Fernando Alonso im Renault R25, dicht gefolgt von Michael Schumacher im Ferrari F2005, Foto: LAT Images
Fernando Alonso im Renault R25, dicht gefolgt von Michael Schumacher im Ferrari F2005, Foto: LAT Images

"Ich glaube, es ist mehr die Größe der Autos und nicht das Gewicht, dass das Überholen so schwer macht. Es ist wegen der Größe mittlerweile schwer, das Auto in Zweikämpfen richtig zu positionieren. Ich denke, es wird schwierig sein, das Gewicht drastisch zu reduzieren, weil die Hybrid-Motoren deutlich schwerer sind als die normalen. Ich kann verstehen, dass es Interesse gibt, zu leichteren Autos zurückzukehren und wir Fahrer würden das auch begrüßen. Aber ich glaube, die Größe ist der entscheidendere Faktor", erklärte Alonso.

Ist eine Gewichtsreduktion derzeit überhaupt möglich?

Die FIA möchte der Präferenz der Fahrer nachkommen und strebt an, das Gewicht der zukünftigen Boliden zu senken. Dem Vorhaben macht allerdings das neue Motorenreglement, welches ab der Saison 2026 gilt, zumindest vorerst einen Strich durch die Rechnung. Bis zum Ende der Saison 2025 sind die derzeitigen Motoren der Hersteller eingefroren und es dürfen lediglich Verbesserungen an der Zuverlässigkeit vorgenommen werden. Ab der Saison 2026 werden die Motoren, unter anderem durch den Wegfall der MGU-H, den Ingenieuren neue Freiheiten bei der Chassis-Gestaltung ermöglichen. Laut McLaren-Teamchef Andrea Stella wird bis dahin das Gewichtsproblem der Formel 1 wohl bestehen bleiben, vor allem da die Sicherheit der Fahrer weiterhin oberste Priorität genießt.

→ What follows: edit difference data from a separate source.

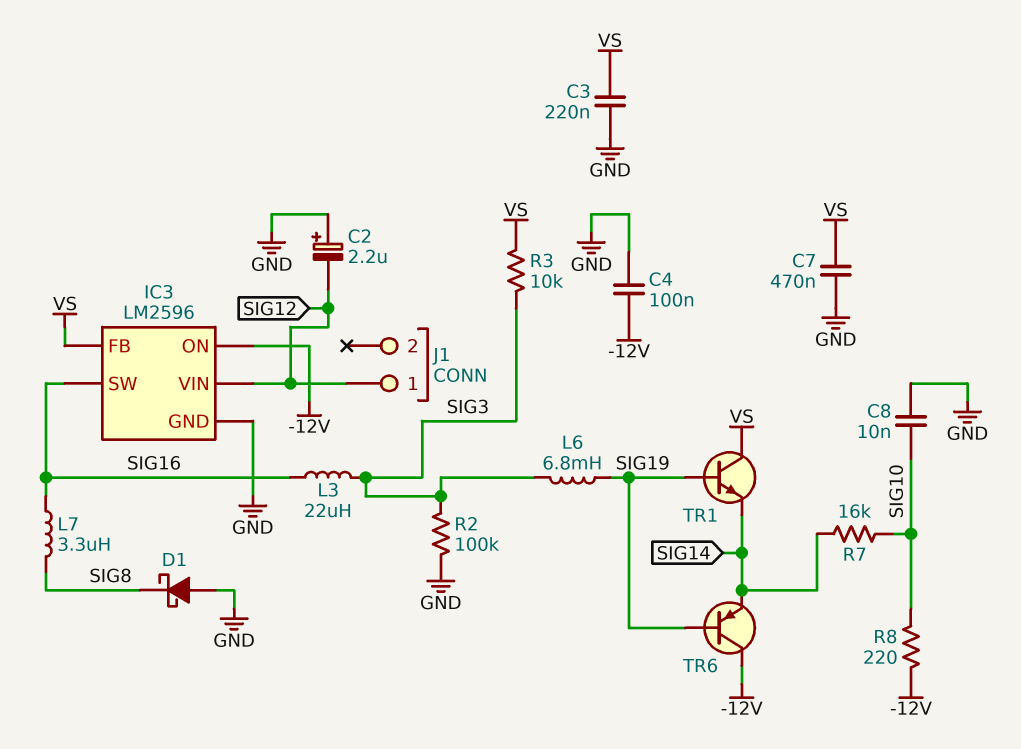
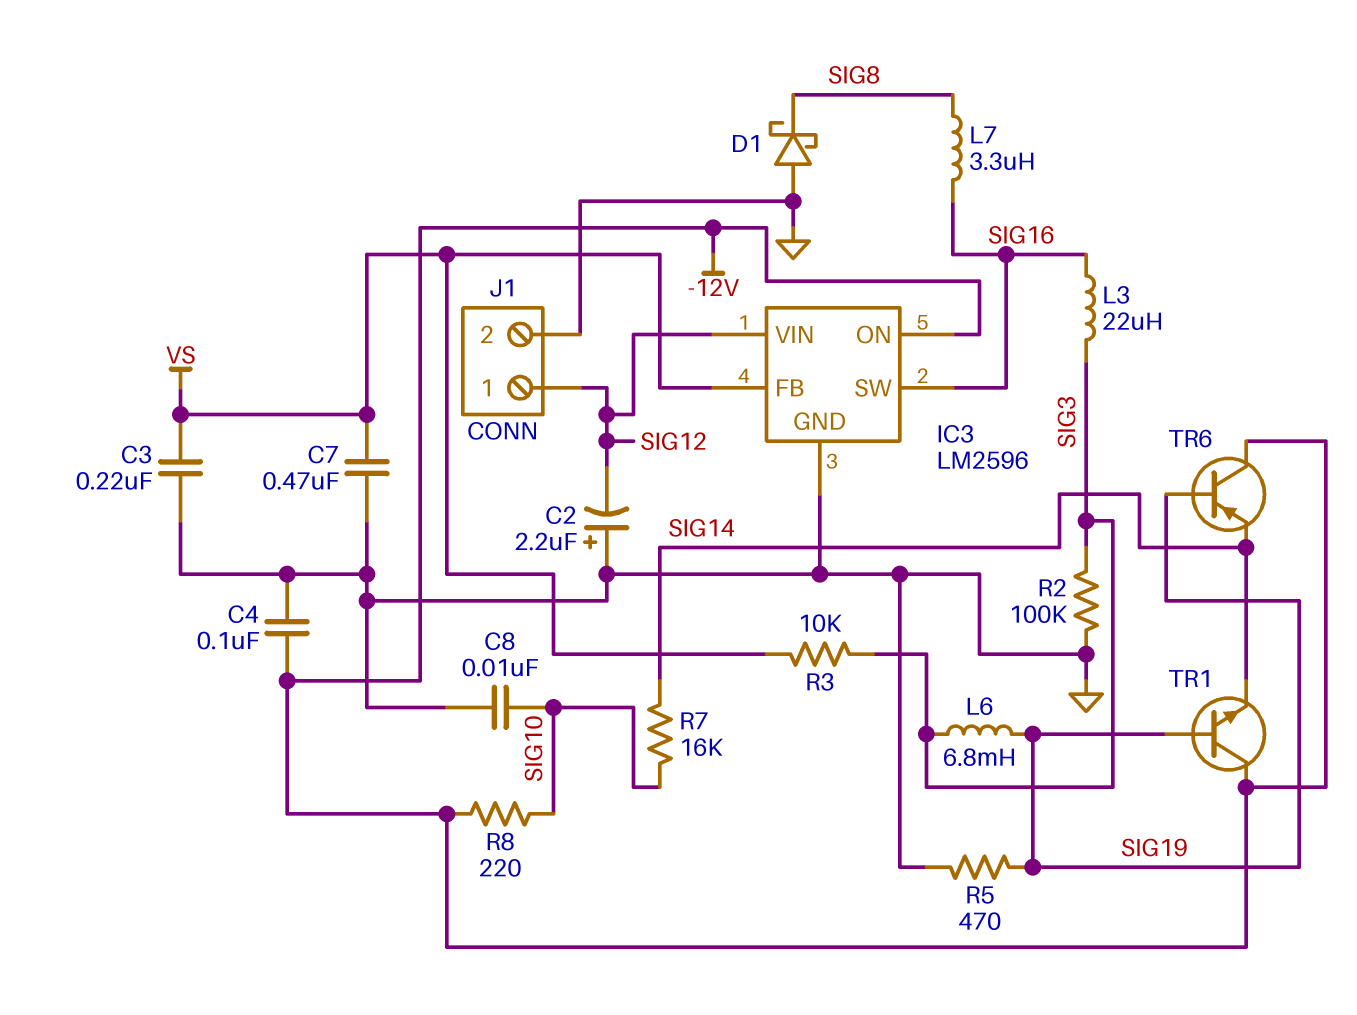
J1 pin 2: none -> GND
R5: none -> 470 (GND, SIG19)
TR1: NPN (B SIG19, C VS, E SIG14) -> NPN (B SIG19, C -12V, E SIG14)

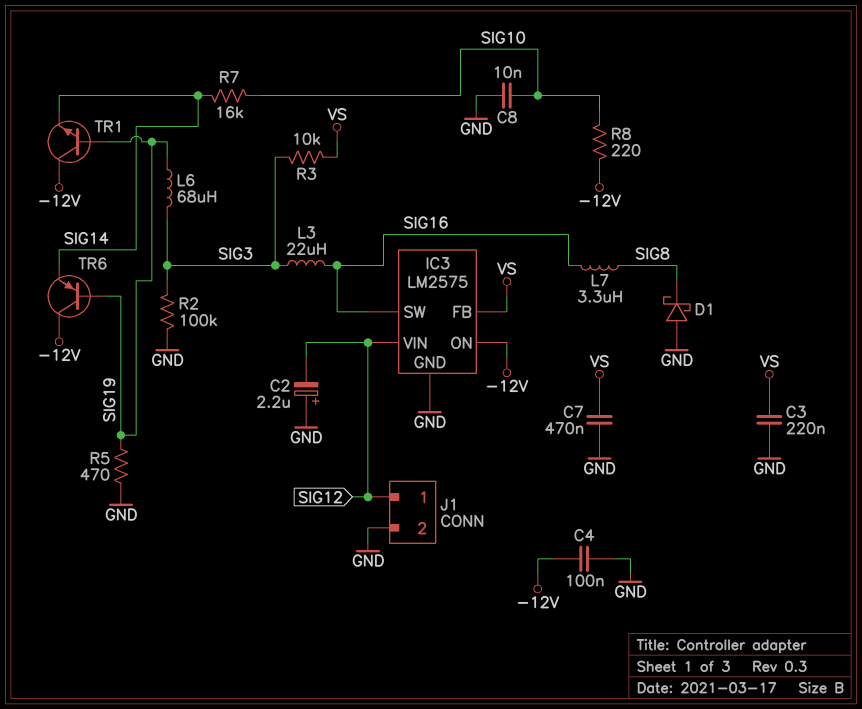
IC3: LM2596 -> LM2575
L6: 6.8mH (SIG3, SIG19) -> 68uH (SIG3, SIG19)

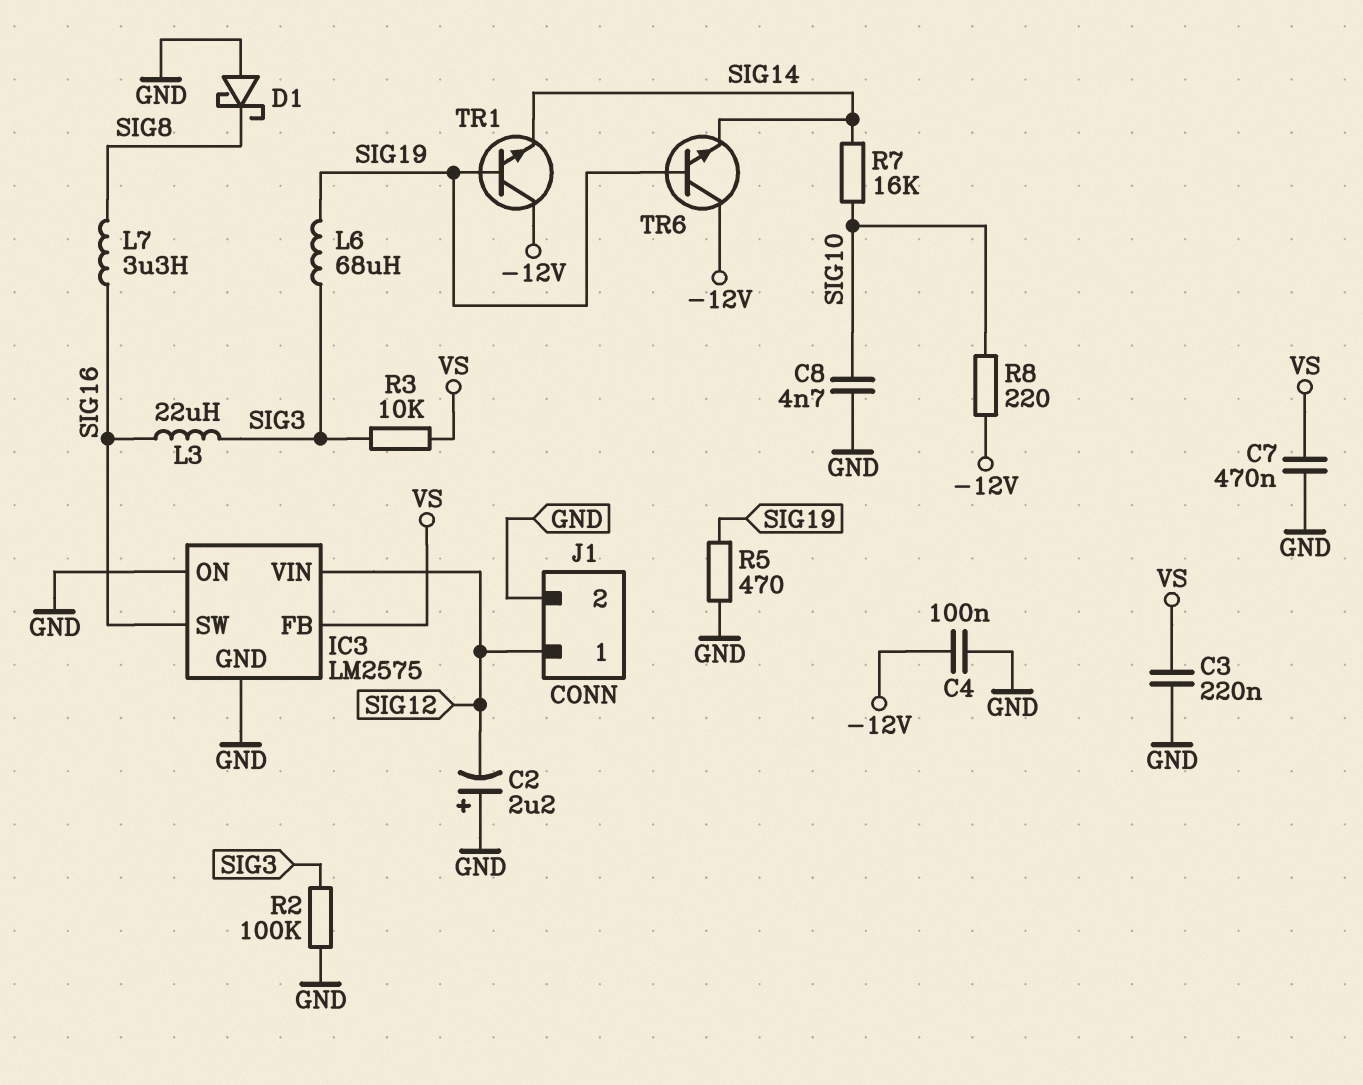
C8: 10nF (GND, SIG10) -> 4.7nF (GND, SIG10)
IC3 pin ON: -12V -> GND
TR6: PNP (B SIG19, C -12V, E SIG14) -> NPN (B SIG19, C -12V, E SIG14)

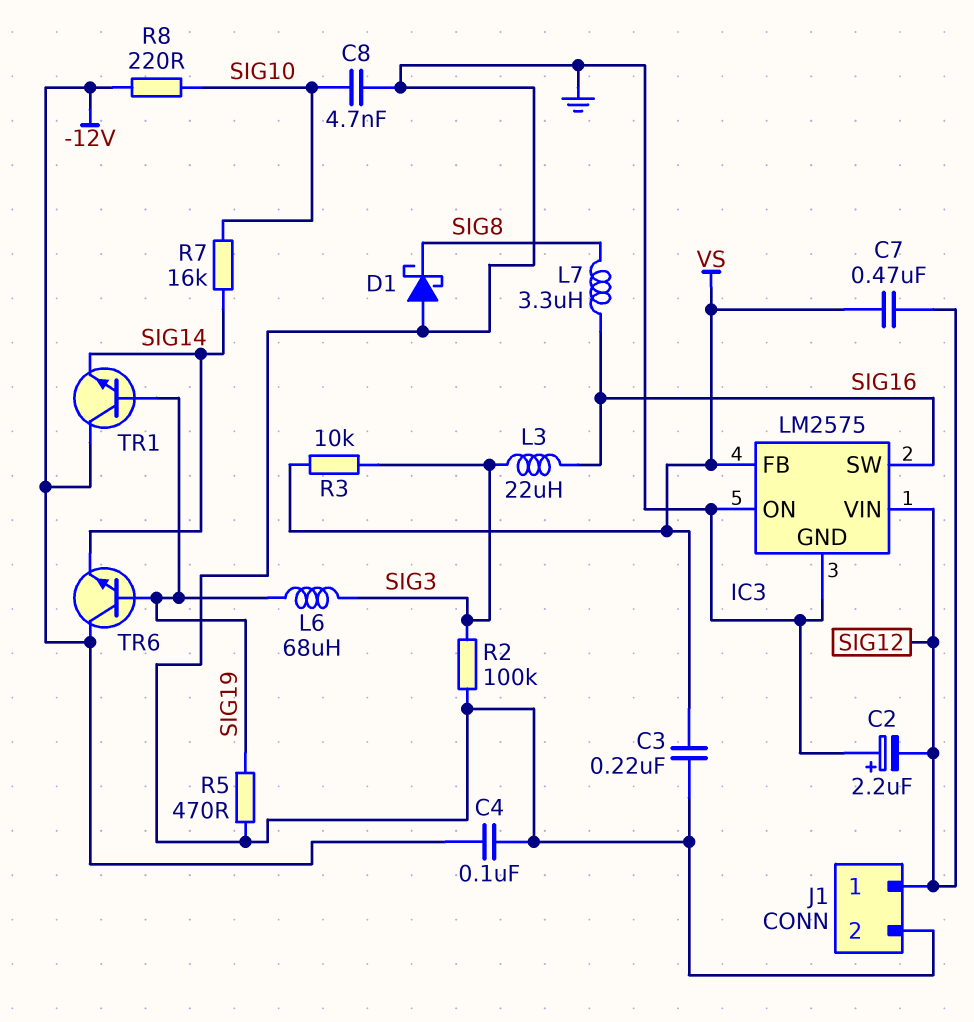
C7: 470nF (GND, VS) -> 470nF (SIG12, VS)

"Ohne tiefgreifende technische Änderungen ist es sehr ambitioniert, den Autos viel Gewicht abzunehmen. Ein großer Teil des Gewichts kommt von Maßnahmen, die die Sicherheit verbessern. In dieser Hinsicht begrüßen wir die Gewichtszunahme an den Autos, obwohl es nicht mehr viel mit den Autos vor 20 Jahren zu tun hat, als sie 200 kg leichter waren. Das derzeitige Gewicht beizubehalten, oder ein paar Kilos herunterzunehmen, wäre eine gute Sache, aber es braucht kleinere Reifen und kleinere Autos, um das Gewicht signifikant zu verringern. Ich weiß nicht, was die Fahrer denken, aber wir alle würden leichtere Autos begrüßen, natürlich ohne Einbußen bei der Sicherheit zu machen", erklärte Stella.